It goes without saying that the right internal and external access controls to all sources of data are required. Data processing and anonymisation techniques that minimise the risk of re-identification must be implemented, however this also requires appropriate governance structures in place to enable decisions on data release and publication, as well as quickly resolve data protection threats.

Risk of exposure needs to be carefully understood and mitigated, both at the time of publication, but also on an ongoing basis. This requires a continual effort to understand the data, periodic assessment of and re-identification risk, as well as an up-to-date understanding of the current legislative focus on data sharing and release.

Feedback loops

Without a user-friendly feedback loop, there’s a missed opportunity to build on and enhance publicly published data. Open data publication is still new enough that there are not a lot of mature processes for tapping in to end-users as a source of feedback and innovation.

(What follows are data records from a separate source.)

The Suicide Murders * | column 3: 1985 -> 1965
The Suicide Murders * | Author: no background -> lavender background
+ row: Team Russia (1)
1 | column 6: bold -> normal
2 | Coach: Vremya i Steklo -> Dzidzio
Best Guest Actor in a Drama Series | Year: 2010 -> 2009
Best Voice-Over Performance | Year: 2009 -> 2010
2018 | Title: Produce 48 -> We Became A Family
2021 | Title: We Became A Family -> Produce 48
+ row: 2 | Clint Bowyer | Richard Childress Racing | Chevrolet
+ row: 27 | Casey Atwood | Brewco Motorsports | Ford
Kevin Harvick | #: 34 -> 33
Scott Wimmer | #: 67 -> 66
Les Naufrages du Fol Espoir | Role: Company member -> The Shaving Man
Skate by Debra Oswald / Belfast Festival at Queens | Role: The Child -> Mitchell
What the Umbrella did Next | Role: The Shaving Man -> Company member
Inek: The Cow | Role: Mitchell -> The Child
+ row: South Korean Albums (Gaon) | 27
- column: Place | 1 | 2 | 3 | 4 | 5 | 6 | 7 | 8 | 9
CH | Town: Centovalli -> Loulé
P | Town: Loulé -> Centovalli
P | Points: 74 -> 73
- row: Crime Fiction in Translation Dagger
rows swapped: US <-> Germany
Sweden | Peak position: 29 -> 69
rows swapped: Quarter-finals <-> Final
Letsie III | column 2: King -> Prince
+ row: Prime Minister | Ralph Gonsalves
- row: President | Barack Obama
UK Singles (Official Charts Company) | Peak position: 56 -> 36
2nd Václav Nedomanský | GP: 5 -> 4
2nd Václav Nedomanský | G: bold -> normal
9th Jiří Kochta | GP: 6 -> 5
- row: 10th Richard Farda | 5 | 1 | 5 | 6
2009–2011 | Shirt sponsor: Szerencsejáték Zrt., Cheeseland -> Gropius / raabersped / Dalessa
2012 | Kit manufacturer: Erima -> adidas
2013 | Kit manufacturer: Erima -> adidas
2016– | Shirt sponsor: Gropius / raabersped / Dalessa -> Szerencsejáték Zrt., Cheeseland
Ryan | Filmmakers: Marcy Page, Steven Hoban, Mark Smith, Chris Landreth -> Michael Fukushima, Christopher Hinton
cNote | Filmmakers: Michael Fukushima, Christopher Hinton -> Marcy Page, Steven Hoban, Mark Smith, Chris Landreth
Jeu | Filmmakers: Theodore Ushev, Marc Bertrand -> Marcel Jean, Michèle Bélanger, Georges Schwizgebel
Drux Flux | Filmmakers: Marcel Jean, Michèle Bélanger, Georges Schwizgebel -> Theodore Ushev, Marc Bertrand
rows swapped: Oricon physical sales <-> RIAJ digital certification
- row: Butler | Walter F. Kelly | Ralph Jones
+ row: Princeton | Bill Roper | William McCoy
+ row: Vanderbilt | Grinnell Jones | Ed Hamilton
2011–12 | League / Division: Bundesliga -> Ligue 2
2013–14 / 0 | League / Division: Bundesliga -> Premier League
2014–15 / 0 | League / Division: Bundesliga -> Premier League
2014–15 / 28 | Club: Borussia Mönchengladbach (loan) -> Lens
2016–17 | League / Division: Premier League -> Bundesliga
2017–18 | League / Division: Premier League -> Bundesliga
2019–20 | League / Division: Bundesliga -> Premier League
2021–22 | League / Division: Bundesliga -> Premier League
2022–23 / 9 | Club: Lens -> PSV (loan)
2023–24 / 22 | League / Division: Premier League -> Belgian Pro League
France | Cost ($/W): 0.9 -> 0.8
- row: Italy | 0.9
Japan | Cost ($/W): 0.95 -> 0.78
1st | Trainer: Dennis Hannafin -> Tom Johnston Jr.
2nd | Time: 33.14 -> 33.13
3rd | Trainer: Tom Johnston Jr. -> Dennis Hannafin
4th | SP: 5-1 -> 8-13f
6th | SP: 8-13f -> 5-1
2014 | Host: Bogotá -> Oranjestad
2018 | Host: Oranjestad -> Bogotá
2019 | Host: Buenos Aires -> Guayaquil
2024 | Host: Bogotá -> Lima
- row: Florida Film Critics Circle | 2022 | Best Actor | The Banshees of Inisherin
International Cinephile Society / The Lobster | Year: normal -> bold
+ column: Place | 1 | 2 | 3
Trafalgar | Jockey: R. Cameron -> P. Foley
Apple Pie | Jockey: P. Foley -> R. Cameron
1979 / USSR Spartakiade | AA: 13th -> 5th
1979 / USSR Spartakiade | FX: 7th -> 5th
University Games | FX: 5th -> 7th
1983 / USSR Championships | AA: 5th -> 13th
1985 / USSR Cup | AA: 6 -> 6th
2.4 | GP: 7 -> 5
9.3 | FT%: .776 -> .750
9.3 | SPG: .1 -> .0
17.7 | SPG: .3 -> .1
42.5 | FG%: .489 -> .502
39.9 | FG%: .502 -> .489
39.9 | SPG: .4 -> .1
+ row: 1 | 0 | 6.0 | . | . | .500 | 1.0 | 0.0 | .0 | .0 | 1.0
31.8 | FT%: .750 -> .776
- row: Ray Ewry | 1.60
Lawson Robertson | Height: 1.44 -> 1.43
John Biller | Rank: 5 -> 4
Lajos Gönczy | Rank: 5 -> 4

Feedback loops must be established to understand how open data is being used, ‘crowd-source’ improvements to the quality of published data over time, and to ensure that future investments in public data focus on high-value data sets.

With these challenges in mind, the open data agenda demands that data be made permanently available and managed well beyond its original purpose. To deliver on open data’s potential, a new lens on data lifecycle management is needed.

For organisations to move forward with their open data agenda, they must:
  1. Establish who the decision makers are.
    We’ve provided a number of requirements for next generation data lifecycle management. To action any of this, initial and ongoing investment decisions will need to be made by the right people in the organisation. In the public sector, new data governance arrangements have been proposed in the Productivity Commission report on Data Availability & Use, including a National Data Custodian and Accredited Release Authority roles. Internally, however, organisations will require decision making structures to establish data standards and provide approval for data release.
  2. Empower data decision makers.
    Not only do the decision makers need to be identified, they must have the authority and resources to drive the open data agenda in their organisation. Statements of intention won’t lead to an active program of publication unless there is also support for action. This means ensuring that the effort taken publish and maintain public data are recognised as part of people’s roles and aren’t simply added on as another administrative task.
  3. Focus on the most valuable data.
    Most organisations are swimming in data and it is hard to know where to start. For organisations seeking to publish their data to open platforms, a structured approach is needed to ensure a focus on the most valuable data first. We’ve described an approach to prioritise data investments in one of our previous blog posts, and it’s a crucial step to getting the most value out of open data investments.
  4. Check your skill sets and leverage what you’ve got.
    The core skill sets required for next generation data lifecycle management may already exist across the organisation, although perhaps not in the most effective structures. Organisations with a current data or information management function should test the next generation requirements against current capabilities and tools, and seek to leverage or augment these to deliver the requirements and priorities of open data.